One challenge Manuel acknowledged: attribution. When a coached founder's company grows, is it because of the coaching or because they hired a great salesperson? To address this, Manuel began building Sales Playbook's own sales team in 2020, hiring their first SDR and account executive six months prior to the interview. This dual approach—coaching founders while selling Sales Playbook's own services—created a learning loop: as Manuel's team refined their own sales execution, they built better frameworks and templates for customers.
By the time of this interview (likely mid-2021), Sales Playbook was operating at $25-30K MRR across 30 active customers and had achieved $360K revenue in 2020 (a 300%+ increase from $90K in 2019). The company remained bootstrapped and profitable, with just Manuel and one co-founder, Colin, handling the core business while working with freelancers and leveraging referral partnerships. Manuel's objective for 2021 was to break $1M in revenue—achievable, he believed, through signing more customers and solving the delivery challenge at scale (since the highest-value coaches were difficult to hire full-time).

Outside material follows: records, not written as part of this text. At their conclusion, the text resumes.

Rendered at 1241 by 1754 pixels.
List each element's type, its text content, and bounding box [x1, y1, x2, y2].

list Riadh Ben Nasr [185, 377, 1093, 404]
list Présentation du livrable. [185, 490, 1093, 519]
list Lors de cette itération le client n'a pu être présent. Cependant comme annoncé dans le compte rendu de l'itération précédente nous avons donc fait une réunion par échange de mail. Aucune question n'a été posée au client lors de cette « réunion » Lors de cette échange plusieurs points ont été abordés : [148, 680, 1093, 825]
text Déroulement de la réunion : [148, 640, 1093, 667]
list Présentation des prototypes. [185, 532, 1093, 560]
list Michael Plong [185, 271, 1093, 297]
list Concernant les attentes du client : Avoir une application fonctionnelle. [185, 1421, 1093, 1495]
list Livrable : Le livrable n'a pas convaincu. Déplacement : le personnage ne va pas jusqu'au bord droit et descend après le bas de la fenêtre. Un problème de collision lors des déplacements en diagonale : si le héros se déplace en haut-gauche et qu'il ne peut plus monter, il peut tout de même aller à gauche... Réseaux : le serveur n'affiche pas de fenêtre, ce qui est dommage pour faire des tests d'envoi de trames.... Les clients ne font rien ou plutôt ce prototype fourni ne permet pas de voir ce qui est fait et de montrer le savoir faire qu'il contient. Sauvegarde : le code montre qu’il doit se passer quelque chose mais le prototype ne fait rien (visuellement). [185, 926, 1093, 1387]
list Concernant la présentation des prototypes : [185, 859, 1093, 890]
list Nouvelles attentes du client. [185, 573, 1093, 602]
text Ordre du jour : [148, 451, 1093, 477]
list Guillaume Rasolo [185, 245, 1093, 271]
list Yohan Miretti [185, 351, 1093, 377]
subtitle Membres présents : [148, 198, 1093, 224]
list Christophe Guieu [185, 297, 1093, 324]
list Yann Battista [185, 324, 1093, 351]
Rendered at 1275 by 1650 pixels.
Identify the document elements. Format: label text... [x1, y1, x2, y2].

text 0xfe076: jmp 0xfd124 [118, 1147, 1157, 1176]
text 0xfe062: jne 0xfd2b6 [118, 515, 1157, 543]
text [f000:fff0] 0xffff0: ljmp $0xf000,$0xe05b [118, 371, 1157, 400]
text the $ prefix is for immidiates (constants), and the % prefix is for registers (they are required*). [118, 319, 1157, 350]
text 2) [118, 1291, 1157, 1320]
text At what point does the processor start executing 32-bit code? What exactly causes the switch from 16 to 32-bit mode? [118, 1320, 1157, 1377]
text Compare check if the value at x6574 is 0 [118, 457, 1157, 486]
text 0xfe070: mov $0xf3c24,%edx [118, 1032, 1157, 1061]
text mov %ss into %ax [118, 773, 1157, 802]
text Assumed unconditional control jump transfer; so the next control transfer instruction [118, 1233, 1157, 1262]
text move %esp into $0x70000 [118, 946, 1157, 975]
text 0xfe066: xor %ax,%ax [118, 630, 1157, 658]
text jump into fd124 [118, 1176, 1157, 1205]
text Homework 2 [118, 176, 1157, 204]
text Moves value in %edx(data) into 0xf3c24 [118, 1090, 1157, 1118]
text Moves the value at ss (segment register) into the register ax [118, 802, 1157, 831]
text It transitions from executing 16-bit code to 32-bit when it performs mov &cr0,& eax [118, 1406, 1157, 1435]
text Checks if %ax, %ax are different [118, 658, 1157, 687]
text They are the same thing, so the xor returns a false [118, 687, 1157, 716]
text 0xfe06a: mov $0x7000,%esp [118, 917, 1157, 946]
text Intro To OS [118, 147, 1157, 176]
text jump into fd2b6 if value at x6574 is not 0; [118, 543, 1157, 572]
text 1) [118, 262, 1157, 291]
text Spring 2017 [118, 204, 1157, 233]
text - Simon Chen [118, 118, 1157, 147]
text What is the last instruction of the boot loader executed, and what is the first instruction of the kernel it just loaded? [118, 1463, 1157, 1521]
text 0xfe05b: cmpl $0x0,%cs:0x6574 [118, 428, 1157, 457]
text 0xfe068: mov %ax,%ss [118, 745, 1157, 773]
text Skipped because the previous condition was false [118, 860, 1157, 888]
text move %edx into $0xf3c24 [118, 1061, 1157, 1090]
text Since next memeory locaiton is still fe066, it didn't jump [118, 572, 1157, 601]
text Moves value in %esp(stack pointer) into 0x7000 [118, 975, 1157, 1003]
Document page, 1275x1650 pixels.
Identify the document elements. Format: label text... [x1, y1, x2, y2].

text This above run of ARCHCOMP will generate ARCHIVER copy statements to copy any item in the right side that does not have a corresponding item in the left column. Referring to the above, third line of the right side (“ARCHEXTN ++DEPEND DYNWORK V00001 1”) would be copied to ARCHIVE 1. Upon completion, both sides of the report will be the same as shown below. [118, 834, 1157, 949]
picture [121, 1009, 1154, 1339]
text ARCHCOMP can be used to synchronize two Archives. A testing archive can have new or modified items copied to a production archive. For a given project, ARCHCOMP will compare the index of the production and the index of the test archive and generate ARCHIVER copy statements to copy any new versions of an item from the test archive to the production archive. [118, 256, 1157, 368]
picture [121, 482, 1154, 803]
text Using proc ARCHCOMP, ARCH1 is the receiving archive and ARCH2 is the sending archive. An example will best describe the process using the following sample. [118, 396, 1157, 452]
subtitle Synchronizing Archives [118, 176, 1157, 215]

Longer-term, Manuel had already tested a SaaS idea in the sales talent sourcing space, acquiring 100 users with zero revenue before shelving it. He viewed this as foundational learning for a potential future product: a specialized job platform for identifying exceptional B2B salespeople, particularly in the Swiss market. For now, the focus remained on growing the agency profitably while building the operational muscle that could eventually power a scalable SaaS tool.
- •Manuel solved a problem he experienced firsthand, giving him credibility and deep understanding of early-stage sales challenges that larger competitors ignored.
- •By assembling a network of high-earning coaches (VP-level professionals) seeking part-time fulfillment rather than hiring full-time staff, he created a scalable cost structure that enabled profitability with minimal overhead.
- •Early customers achieved measurable, dramatic results (like Wildflow's ARR growth), which generated organic referrals in a tight startup ecosystem where founders actively share recommendations.
- •Shifting from short engagements to longer commitments and becoming selective about customer fit improved retention, reducing churn and increasing customer lifetime value—the critical metric for a subscription coaching business.
- 1.Identify a specific sales or operational problem you've personally experienced at an early-stage company, then validate that other founders in your network face the same gap.
- 2.Build your service delivery team using part-time experts from larger companies who value mentorship over full-time employment, allowing you to scale without hiring permanent staff.
- 3.Focus your initial sales efforts on a geographically or community-tight ecosystem where word-of-mouth spreads quickly, and document measurable case studies showing revenue growth for early customers.
- 4.Test different engagement lengths and customer selection criteria with your first cohort, then optimize retention by extending commitments for better-fit customers and creating tiered pricing aligned to their growth stage.